I tend to get overly excited and put my cart before my horse. But no where, on any of my plans, was any of the bad stuff. Ok. I planned perfect fairy tales with only enough realism approved by yours truly. The only thing that has remained a constant is my want to serve You in whatever capacity I could find. Lysa Terkheurst said: “remember this: God is working things out. He is present. His plan is still good and He can still be trusted. I used to think that being in ministry made me more of a target for the enemy’s attacks. But now I think God saw the attacks coming and made sure I was in ministry. Having my heart and mind constantly focused on God’s Truths has changed the way I see and process everything.”

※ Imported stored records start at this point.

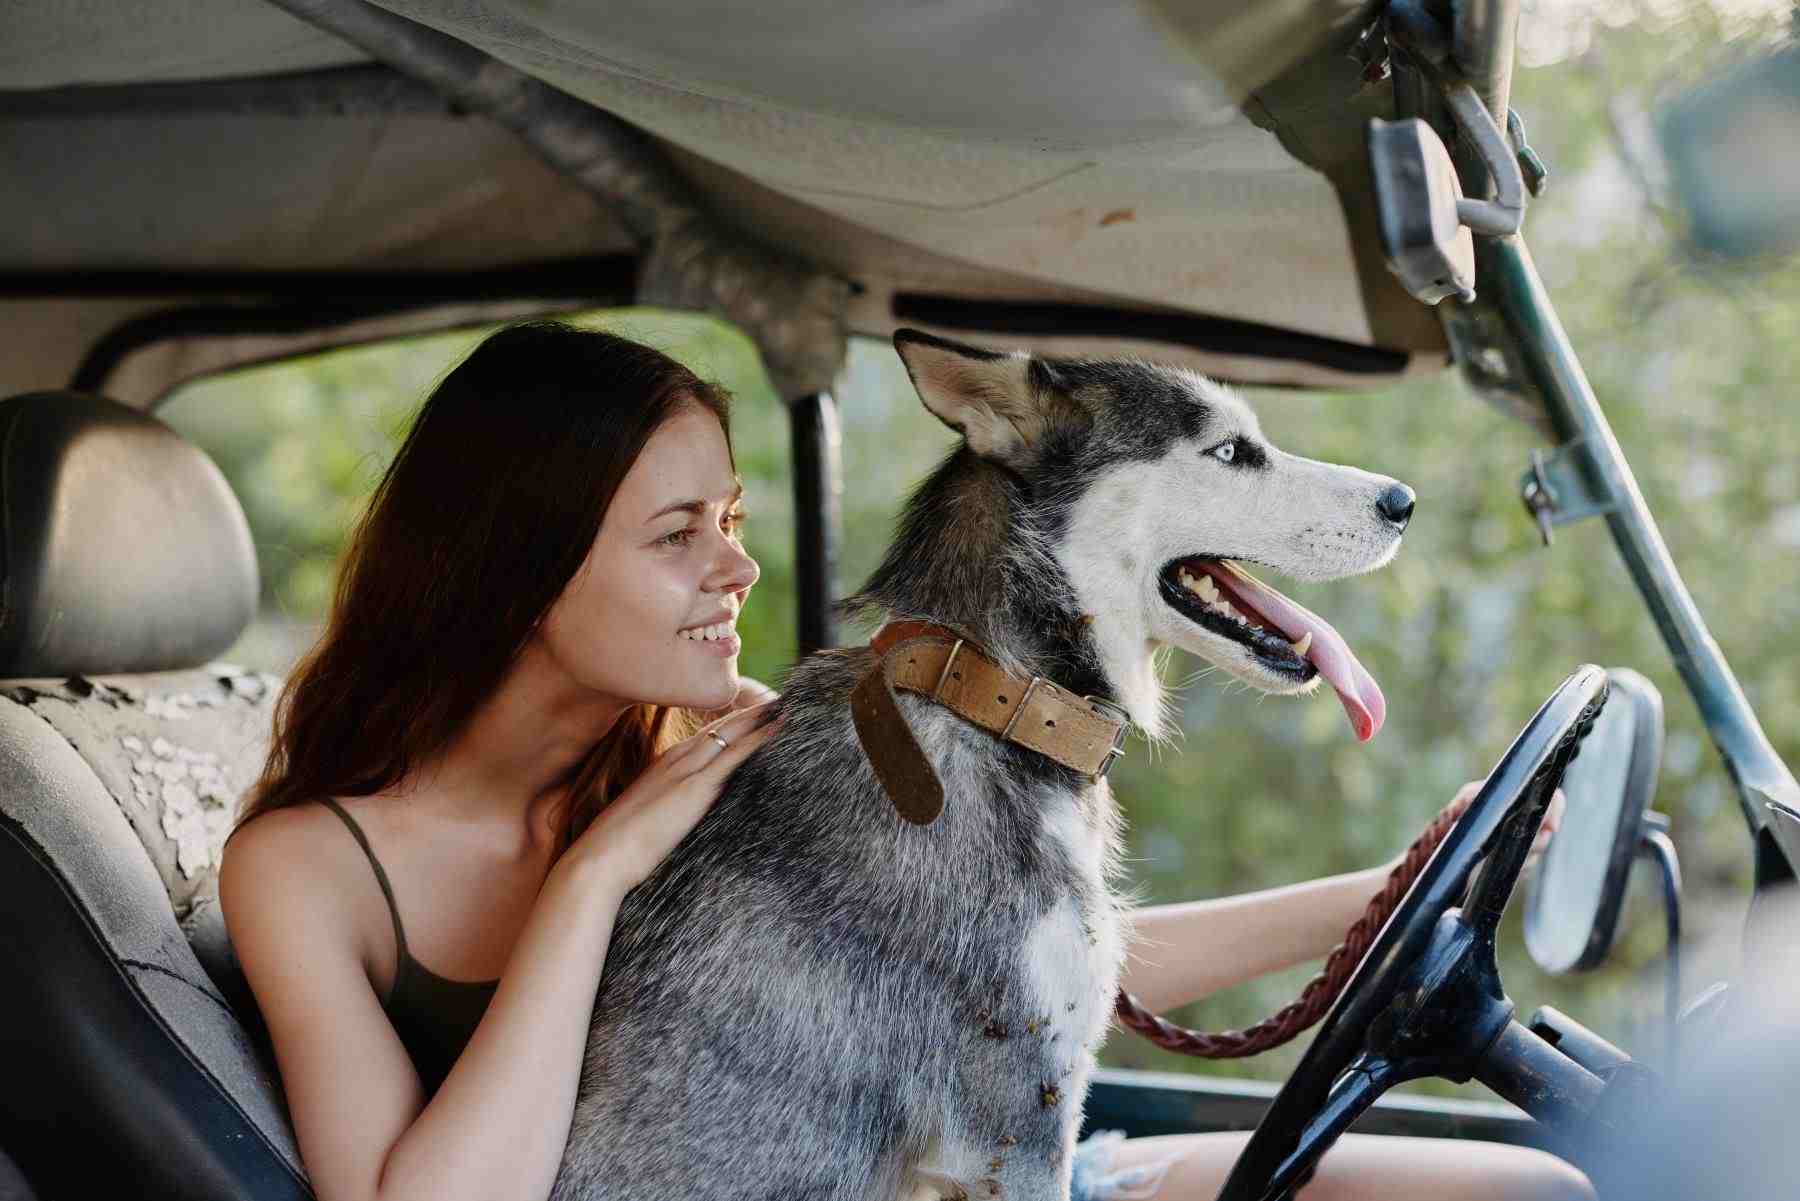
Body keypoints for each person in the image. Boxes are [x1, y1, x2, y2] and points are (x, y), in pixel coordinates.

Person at [221, 320, 1588, 1201]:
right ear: (514, 564)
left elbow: (1008, 968)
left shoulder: (733, 740)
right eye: (677, 533)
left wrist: (1397, 890)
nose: (738, 565)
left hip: (949, 1170)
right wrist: (595, 878)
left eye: (736, 517)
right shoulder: (308, 870)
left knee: (1536, 1195)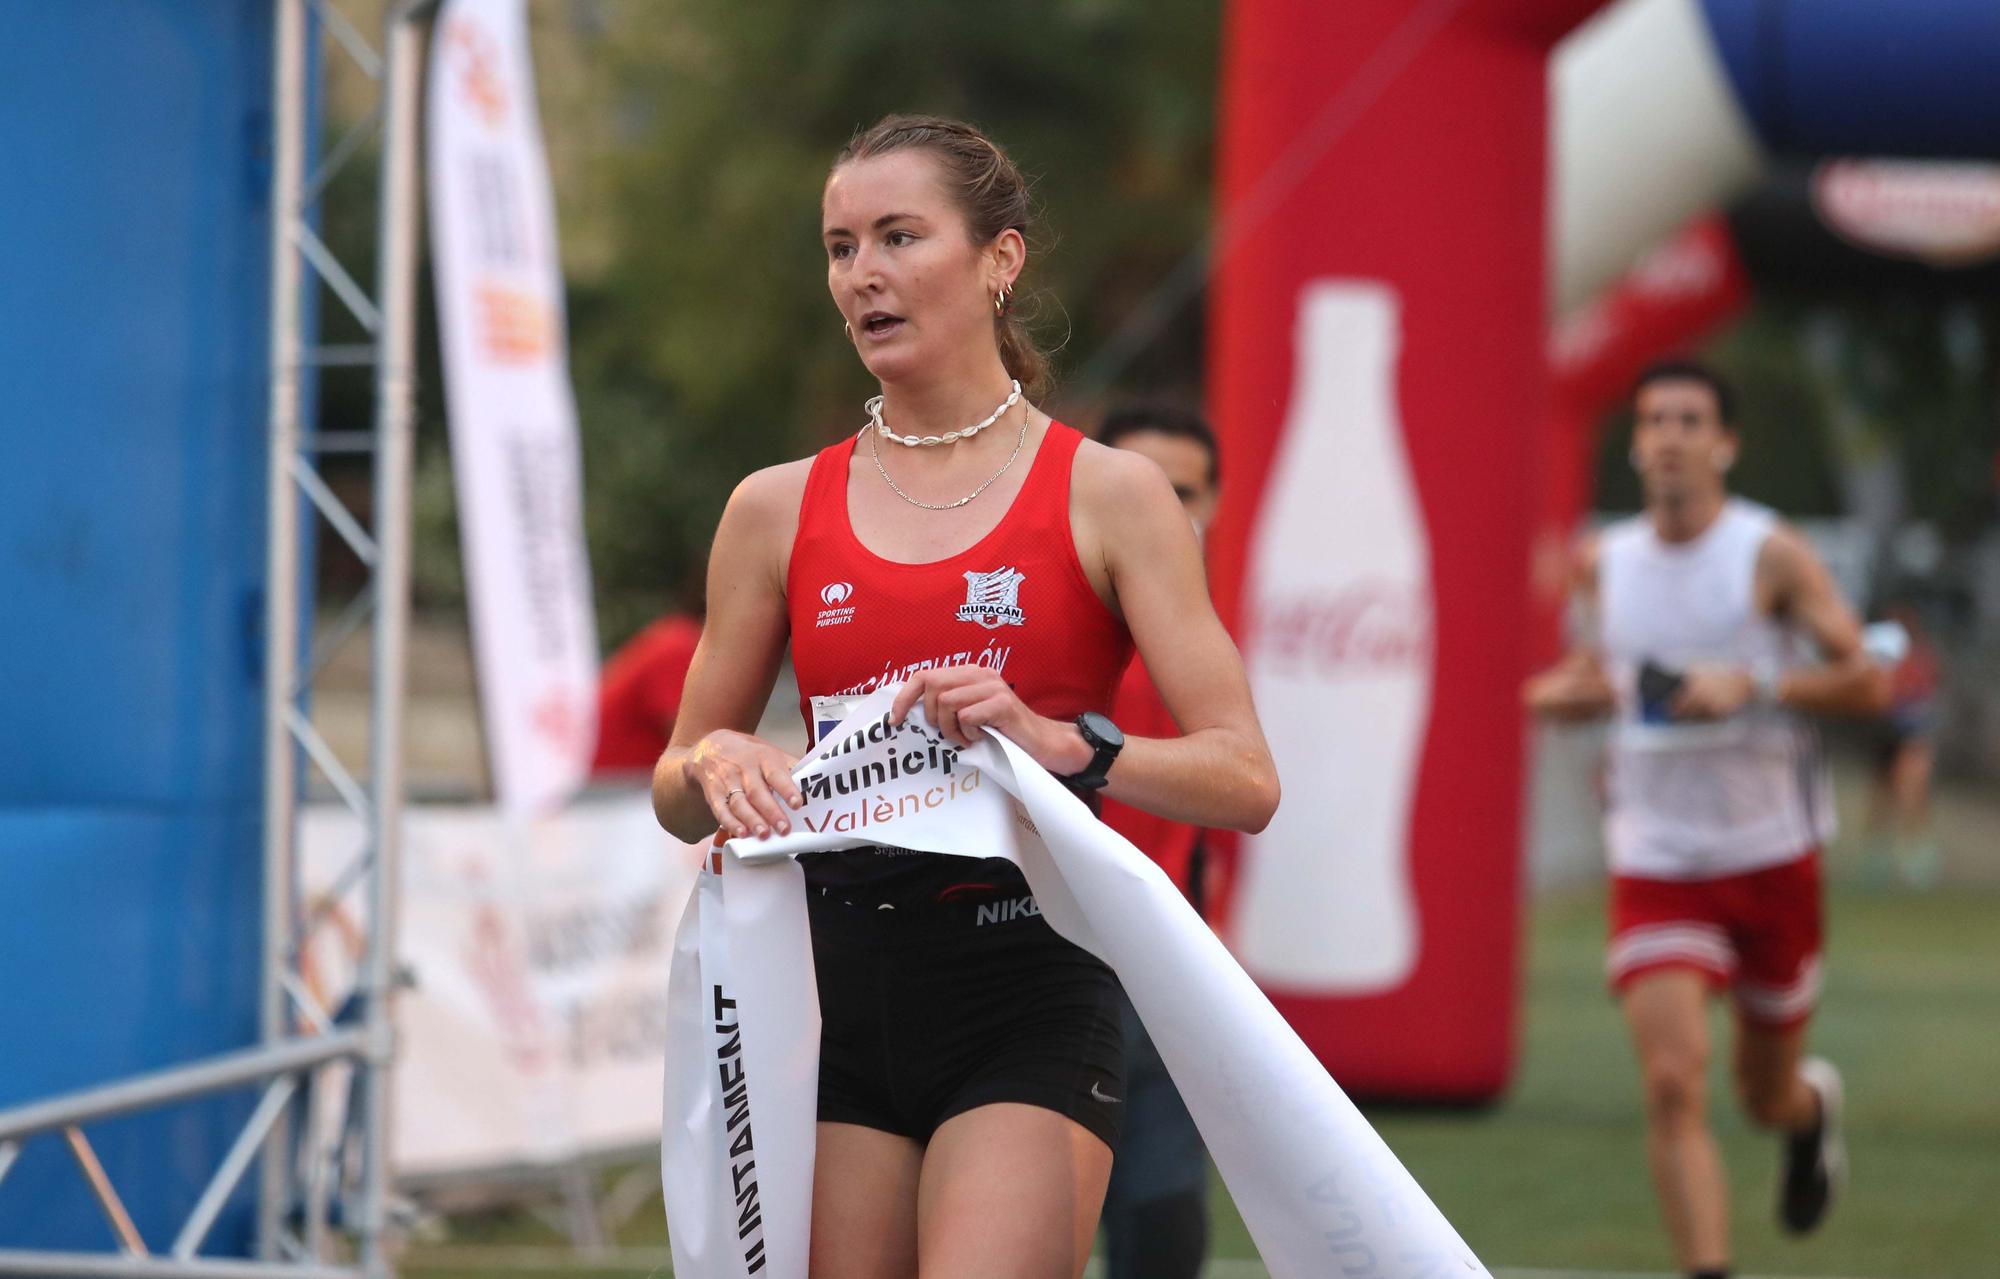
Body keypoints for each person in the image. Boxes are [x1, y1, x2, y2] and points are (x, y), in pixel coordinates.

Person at [649, 115, 1279, 1279]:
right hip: (825, 992)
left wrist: (1064, 744)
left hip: (1026, 980)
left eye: (899, 236)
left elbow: (1244, 779)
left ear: (1000, 259)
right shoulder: (774, 508)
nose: (863, 275)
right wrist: (715, 765)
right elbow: (674, 784)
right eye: (841, 247)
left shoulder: (1113, 494)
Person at [1524, 359, 1889, 1279]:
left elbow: (1870, 676)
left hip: (1769, 852)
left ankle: (1808, 1117)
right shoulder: (1602, 561)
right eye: (1654, 420)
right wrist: (1572, 695)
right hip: (1655, 853)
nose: (1672, 437)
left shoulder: (1768, 552)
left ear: (1725, 443)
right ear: (1637, 445)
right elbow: (1576, 679)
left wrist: (1757, 683)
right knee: (1672, 1080)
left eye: (1691, 420)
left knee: (1760, 1094)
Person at [1093, 401, 1222, 1279]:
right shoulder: (1042, 623)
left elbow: (1245, 804)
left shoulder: (1208, 646)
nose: (1160, 510)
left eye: (1181, 492)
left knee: (1165, 1236)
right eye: (1139, 486)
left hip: (1172, 977)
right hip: (1043, 967)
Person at [1862, 600, 1942, 888]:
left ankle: (1917, 858)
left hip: (1912, 733)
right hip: (1887, 732)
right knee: (1882, 796)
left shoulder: (1919, 657)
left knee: (1911, 792)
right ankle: (1878, 859)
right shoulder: (1875, 655)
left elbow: (1922, 691)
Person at [590, 611, 702, 776]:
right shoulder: (680, 647)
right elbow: (697, 745)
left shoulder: (675, 635)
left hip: (616, 783)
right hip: (605, 787)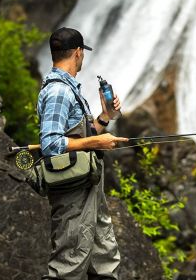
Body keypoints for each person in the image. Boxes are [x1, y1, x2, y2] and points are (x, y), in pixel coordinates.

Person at [37, 27, 128, 280]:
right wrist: (97, 141)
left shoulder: (69, 89)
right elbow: (50, 143)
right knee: (68, 263)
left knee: (104, 260)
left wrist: (104, 118)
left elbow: (80, 137)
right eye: (82, 53)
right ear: (78, 53)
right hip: (72, 192)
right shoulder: (58, 91)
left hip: (88, 187)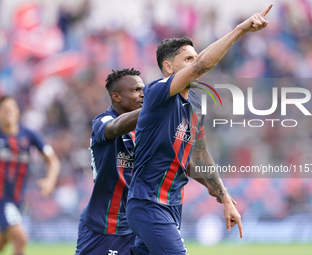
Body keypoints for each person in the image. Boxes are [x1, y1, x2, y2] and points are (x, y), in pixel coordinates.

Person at [126, 4, 273, 254]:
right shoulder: (158, 92)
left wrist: (225, 198)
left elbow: (200, 157)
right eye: (188, 59)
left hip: (171, 205)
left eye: (195, 57)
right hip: (148, 203)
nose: (196, 62)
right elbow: (204, 64)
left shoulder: (195, 104)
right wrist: (239, 29)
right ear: (169, 67)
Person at [75, 68, 145, 255]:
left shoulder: (144, 129)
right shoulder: (103, 121)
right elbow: (114, 128)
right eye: (135, 90)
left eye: (143, 89)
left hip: (136, 224)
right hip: (104, 224)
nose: (142, 94)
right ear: (117, 96)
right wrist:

So, here is my prayer today. I pray that I lead with kindness and grace. I pray that I am showing others who you are. I pray that I am showing others what you do. I pray that I am showing others when to lean on you. I pray that I am showing others where you’re leading. I pray that I am showing others why I chose to walk with you. I pray that I am showing others how to follow you. I pray that every word in my story point to you. Father, even when I am not present, you are. Father, even when my plans are no good at all, you are. Father, even when I fail miserably, you can still be trusted. Kelly Minter said: “who Jesus has called you to be is the most exciting and liberating identity you can have.” Abba, thank you for reminding me that my identity is found in you. Thank you for reminding me that my identity is not what happened to me, what I’ve lost, or even what I’ve done. Hanna Brencher said: “one day you’ll be out of this. And all the things you felt-all the places you went in the dark-will help someone come out of the woods too.” Lord, open my eyes to the needs of those around me. Niki Rowe wrote: “like a wild flower; she spent her days, allowing herself to grow, not many knew of her struggle, but eventually all; knew of her light.” I pray that everyone around me sees your light in me. Lord, I chose you. I chose grace over wrath. I chose life over death. I chose light over dark. I chose trust over fear. I chose your plan over mine. And as always I pray for my family and sorority sisters. I pray for my university. I pray for guidance for our government, church, and school leaders. I pray for protection for our troops. I pray for all of those that need you now and for those that haven’t met you yet. In Jesus’ name, Amen.